## What is expected
Please rewrite everything from the start of the items down through the line containing "Dot at: (223, 211)", swapping "elev" for "elevation" and leaving all else unchanged.

## Provided data
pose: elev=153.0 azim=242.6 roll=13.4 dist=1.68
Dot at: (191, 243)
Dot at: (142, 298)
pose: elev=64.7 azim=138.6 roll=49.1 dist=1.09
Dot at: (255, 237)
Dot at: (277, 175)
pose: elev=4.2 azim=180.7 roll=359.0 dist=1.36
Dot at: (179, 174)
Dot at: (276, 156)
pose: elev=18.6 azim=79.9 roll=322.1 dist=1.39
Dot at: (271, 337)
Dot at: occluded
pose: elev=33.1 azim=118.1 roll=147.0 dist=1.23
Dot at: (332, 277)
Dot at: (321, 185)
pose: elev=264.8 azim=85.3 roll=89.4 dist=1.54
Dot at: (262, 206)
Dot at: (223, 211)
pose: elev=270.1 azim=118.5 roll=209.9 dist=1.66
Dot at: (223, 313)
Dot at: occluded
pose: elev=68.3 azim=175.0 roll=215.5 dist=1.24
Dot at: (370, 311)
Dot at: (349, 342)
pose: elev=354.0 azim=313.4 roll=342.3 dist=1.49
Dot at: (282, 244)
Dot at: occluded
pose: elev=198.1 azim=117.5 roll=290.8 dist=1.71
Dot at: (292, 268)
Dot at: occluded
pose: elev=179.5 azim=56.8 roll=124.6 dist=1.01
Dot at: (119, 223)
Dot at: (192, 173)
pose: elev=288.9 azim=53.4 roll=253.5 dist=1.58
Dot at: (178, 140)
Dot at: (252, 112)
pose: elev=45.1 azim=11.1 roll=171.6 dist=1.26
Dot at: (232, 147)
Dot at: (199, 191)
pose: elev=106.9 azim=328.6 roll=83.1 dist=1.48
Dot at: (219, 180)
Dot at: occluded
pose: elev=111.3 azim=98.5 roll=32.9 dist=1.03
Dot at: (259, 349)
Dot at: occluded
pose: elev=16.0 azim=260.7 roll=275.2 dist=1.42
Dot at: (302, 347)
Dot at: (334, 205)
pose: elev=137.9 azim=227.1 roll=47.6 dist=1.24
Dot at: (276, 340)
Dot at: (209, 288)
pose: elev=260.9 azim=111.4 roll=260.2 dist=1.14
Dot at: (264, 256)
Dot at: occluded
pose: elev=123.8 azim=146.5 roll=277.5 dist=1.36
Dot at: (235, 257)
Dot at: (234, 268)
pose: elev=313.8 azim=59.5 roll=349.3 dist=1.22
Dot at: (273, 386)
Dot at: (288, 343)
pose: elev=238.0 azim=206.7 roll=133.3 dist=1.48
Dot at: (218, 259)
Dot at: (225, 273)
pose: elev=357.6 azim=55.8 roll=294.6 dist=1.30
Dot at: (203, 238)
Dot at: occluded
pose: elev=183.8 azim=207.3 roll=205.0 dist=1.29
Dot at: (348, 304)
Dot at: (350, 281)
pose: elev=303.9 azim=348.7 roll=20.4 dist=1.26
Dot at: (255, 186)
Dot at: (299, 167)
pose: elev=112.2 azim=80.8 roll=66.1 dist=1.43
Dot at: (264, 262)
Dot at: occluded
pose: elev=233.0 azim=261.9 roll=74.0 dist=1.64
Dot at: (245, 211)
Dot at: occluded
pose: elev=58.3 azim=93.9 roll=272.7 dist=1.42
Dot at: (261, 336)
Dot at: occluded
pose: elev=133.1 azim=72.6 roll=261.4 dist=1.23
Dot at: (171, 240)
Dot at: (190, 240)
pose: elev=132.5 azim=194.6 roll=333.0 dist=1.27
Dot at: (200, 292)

## Task answer
pose: elevation=153.0 azim=242.6 roll=13.4 dist=1.68
Dot at: (191, 243)
Dot at: (142, 298)
pose: elevation=64.7 azim=138.6 roll=49.1 dist=1.09
Dot at: (255, 237)
Dot at: (277, 175)
pose: elevation=4.2 azim=180.7 roll=359.0 dist=1.36
Dot at: (179, 174)
Dot at: (276, 156)
pose: elevation=18.6 azim=79.9 roll=322.1 dist=1.39
Dot at: (271, 337)
Dot at: occluded
pose: elevation=33.1 azim=118.1 roll=147.0 dist=1.23
Dot at: (332, 277)
Dot at: (321, 185)
pose: elevation=264.8 azim=85.3 roll=89.4 dist=1.54
Dot at: (262, 206)
Dot at: (223, 211)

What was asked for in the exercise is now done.